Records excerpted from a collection
-----
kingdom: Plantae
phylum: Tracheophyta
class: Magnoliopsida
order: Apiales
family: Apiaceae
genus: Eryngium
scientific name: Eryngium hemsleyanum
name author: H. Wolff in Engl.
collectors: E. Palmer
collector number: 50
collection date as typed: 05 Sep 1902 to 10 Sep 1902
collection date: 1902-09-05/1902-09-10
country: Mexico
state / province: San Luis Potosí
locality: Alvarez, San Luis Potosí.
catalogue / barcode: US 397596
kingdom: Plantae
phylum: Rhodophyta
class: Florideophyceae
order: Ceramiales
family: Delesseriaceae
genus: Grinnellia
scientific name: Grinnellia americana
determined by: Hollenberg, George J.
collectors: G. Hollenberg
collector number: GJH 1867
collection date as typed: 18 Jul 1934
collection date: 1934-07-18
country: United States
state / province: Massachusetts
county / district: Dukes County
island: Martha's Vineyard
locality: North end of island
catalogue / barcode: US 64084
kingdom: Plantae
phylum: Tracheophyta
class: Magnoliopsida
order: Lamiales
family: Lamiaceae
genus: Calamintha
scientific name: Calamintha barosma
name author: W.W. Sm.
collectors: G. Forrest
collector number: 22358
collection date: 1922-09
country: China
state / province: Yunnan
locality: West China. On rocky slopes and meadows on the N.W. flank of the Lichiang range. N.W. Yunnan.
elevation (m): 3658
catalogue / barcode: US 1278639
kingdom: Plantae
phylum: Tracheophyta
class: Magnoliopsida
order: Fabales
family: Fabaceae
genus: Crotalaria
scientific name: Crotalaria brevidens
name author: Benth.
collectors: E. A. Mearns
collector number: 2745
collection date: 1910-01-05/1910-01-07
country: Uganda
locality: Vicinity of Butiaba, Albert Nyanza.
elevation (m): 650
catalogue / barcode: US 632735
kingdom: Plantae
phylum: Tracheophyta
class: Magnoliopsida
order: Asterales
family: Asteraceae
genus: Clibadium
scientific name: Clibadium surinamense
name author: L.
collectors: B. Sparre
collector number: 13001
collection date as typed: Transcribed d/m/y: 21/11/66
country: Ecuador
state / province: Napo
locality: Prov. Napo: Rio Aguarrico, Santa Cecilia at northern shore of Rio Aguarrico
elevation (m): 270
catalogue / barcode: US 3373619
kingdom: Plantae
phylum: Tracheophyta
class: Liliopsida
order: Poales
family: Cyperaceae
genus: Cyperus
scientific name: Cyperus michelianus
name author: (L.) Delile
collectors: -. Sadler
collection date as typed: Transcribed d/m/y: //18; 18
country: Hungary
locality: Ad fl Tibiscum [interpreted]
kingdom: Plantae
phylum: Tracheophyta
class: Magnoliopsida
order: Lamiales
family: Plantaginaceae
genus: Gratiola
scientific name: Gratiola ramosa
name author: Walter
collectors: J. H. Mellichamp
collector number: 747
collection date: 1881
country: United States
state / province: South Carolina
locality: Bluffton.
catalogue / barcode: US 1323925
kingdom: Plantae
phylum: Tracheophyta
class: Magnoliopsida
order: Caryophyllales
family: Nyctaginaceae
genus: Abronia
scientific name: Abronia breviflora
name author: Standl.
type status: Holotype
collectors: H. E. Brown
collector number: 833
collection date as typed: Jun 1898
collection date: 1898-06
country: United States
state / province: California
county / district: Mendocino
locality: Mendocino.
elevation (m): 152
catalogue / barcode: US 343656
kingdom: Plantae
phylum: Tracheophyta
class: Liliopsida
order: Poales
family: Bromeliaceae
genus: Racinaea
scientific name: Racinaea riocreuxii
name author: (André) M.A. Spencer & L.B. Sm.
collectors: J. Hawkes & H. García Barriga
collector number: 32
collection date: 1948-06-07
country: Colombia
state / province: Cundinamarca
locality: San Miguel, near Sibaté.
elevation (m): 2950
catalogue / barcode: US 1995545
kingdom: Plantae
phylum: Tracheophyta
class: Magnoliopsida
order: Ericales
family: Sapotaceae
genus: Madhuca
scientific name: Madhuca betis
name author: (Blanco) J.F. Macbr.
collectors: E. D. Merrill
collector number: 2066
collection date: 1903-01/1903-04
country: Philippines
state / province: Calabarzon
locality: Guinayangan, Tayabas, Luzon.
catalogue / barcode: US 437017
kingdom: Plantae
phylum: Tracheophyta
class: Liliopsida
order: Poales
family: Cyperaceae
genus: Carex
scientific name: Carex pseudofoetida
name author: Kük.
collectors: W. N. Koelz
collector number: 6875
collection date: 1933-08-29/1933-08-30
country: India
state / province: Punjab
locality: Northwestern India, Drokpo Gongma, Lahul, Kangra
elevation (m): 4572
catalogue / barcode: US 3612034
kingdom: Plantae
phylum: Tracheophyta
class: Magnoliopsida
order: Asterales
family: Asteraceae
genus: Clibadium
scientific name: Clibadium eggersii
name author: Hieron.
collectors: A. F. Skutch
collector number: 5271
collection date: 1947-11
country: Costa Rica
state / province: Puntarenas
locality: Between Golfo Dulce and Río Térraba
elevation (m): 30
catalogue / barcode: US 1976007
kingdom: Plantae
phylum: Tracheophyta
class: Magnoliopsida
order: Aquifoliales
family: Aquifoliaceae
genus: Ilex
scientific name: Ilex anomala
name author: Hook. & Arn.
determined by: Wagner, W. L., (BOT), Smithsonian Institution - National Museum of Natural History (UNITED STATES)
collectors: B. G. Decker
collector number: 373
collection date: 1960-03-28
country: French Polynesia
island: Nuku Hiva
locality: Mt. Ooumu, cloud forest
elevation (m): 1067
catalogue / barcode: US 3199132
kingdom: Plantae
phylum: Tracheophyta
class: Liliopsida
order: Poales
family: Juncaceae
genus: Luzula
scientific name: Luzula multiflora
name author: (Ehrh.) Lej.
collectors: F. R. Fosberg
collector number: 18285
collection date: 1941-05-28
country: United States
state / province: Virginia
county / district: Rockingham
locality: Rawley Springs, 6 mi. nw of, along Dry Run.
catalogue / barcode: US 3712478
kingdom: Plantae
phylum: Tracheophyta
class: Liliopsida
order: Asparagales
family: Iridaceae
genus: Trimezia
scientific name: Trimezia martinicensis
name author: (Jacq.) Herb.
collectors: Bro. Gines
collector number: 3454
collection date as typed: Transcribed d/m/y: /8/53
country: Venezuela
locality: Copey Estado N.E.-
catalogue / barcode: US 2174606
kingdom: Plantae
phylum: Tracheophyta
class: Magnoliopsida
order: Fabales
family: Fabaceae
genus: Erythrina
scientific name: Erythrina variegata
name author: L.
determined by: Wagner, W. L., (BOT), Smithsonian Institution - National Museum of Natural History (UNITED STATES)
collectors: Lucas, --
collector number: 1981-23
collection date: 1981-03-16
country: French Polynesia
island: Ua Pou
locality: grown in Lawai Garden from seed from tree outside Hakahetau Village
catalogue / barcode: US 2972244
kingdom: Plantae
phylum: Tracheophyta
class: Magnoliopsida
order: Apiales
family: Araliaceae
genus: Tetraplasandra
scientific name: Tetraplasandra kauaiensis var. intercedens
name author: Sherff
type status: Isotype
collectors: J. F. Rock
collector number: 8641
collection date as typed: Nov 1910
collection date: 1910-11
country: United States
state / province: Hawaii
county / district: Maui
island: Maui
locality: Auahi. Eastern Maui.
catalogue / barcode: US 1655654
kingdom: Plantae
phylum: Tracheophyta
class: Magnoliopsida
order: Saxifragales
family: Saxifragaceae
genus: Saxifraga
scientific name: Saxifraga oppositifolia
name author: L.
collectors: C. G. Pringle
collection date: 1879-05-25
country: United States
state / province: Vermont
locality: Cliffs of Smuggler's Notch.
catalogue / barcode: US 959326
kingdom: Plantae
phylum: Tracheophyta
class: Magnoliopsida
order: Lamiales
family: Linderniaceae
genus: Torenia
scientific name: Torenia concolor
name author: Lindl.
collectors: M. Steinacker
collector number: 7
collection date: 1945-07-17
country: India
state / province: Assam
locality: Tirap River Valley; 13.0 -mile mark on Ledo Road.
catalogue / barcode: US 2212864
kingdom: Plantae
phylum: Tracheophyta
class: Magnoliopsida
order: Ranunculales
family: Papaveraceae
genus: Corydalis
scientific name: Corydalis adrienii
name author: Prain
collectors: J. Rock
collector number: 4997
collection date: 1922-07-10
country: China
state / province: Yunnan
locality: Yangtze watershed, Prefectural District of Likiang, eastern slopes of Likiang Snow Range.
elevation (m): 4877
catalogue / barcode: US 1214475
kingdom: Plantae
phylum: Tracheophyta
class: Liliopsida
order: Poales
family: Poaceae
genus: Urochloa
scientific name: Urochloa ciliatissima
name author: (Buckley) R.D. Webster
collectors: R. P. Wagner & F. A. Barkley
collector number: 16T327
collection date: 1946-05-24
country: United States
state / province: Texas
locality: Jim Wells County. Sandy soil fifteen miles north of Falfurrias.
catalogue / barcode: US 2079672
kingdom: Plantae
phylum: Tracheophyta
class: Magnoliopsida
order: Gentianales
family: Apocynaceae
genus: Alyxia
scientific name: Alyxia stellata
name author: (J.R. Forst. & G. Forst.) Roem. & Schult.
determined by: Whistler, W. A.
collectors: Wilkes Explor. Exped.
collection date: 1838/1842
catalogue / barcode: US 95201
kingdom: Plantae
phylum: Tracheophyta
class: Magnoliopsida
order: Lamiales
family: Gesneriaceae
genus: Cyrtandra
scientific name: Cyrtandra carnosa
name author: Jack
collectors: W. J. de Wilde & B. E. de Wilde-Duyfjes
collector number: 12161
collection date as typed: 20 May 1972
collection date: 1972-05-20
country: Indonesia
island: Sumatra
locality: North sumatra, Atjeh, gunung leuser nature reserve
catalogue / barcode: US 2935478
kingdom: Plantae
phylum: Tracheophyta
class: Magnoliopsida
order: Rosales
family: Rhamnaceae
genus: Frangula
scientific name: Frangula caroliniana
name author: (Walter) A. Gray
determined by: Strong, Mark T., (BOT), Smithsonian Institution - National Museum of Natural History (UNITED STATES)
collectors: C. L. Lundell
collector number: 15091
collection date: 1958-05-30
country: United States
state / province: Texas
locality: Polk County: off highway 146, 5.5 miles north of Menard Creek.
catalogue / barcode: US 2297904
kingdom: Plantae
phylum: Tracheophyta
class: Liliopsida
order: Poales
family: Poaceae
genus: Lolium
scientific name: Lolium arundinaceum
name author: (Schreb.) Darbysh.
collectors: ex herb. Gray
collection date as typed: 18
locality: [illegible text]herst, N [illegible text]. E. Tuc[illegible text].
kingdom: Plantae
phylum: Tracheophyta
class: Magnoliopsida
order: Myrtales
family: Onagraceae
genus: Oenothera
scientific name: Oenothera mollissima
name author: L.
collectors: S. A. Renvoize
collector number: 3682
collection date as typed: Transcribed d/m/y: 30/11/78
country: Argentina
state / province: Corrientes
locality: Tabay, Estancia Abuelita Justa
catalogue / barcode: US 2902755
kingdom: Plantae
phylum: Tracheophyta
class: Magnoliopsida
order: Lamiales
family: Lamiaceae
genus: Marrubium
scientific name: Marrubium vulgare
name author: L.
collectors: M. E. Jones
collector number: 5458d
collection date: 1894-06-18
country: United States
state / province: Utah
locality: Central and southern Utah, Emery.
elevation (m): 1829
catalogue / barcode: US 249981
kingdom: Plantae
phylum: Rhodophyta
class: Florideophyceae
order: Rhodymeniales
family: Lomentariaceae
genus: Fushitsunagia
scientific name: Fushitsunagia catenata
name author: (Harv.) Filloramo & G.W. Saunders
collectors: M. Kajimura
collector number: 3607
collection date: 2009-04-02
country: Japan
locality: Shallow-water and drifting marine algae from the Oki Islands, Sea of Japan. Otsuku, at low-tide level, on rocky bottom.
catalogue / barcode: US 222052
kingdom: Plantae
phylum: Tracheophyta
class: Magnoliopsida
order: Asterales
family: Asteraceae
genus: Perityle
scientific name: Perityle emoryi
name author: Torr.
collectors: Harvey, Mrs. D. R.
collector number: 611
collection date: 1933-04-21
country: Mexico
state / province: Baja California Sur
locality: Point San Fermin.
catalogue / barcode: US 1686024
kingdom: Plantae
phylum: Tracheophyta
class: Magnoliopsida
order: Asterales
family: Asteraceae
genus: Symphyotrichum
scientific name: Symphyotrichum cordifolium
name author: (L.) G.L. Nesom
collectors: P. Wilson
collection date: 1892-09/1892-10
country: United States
-----
CHALLENGE: Convert the rows from the line containing "locality: Vicinity of Butiaba, Albert Nyanza." up to and including the line containing "state / province: Cundinamarca" into a two-column CSV with the columns field and value, writing one CSV line per row. Put each field name and its value in its own quoted field, with any line breaks replaced by spaces.

RESPONSE FOR THIS EXERCISE:
field,value
"locality:","Vicinity of Butiaba, Albert Nyanza."
"elevation (m):","650"
"catalogue / barcode:","US 632735"
"kingdom:","Plantae"
"phylum:","Tracheophyta"
"class:","Magnoliopsida"
"order:","Asterales"
"family:","Asteraceae"
"genus:","Clibadium"
"scientific name:","Clibadium surinamense"
"name author:","L."
"collectors:","B. Sparre"
"collector number:","13001"
"collection date as typed:","Transcribed d/m/y: 21/11/66"
"country:","Ecuador"
"state / province:","Napo"
"locality:","Prov. Napo: Rio Aguarrico, Santa Cecilia at northern shore of Rio Aguarrico"
"elevation (m):","270"
"catalogue / barcode:","US 3373619"
"kingdom:","Plantae"
"phylum:","Tracheophyta"
"class:","Liliopsida"
"order:","Poales"
"family:","Cyperaceae"
"genus:","Cyperus"
"scientific name:","Cyperus michelianus"
"name author:","(L.) Delile"
"collectors:","-. Sadler"
"collection date as typed:","Transcribed d/m/y: //18; 18"
"country:","Hungary"
"locality:","Ad fl Tibiscum [interpreted]"
"kingdom:","Plantae"
"phylum:","Tracheophyta"
"class:","Magnoliopsida"
"order:","Lamiales"
"family:","Plantaginaceae"
"genus:","Gratiola"
"scientific name:","Gratiola ramosa"
"name author:","Walter"
"collectors:","J. H. Mellichamp"
"collector number:","747"
"collection date:","1881"
"country:","United States"
"state / province:","South Carolina"
"locality:","Bluffton."
"catalogue / barcode:","US 1323925"
"kingdom:","Plantae"
"phylum:","Tracheophyta"
"class:","Magnoliopsida"
"order:","Caryophyllales"
"family:","Nyctaginaceae"
"genus:","Abronia"
"scientific name:","Abronia breviflora"
"name author:","Standl."
"type status:","Holotype"
"collectors:","H. E. Brown"
"collector number:","833"
"collection date as typed:","Jun 1898"
"collection date:","1898-06"
"country:","United States"
"state / province:","California"
"county / district:","Mendocino"
"locality:","Mendocino."
"elevation (m):","152"
"catalogue / barcode:","US 343656"
"kingdom:","Plantae"
"phylum:","Tracheophyta"
"class:","Liliopsida"
"order:","Poales"
"family:","Bromeliaceae"
"genus:","Racinaea"
"scientific name:","Racinaea riocreuxii"
"name author:","(André) M.A. Spencer & L.B. Sm."
"collectors:","J. Hawkes & H. García Barriga"
"collector number:","32"
"collection date:","1948-06-07"
"country:","Colombia"
"state / province:","Cundinamarca"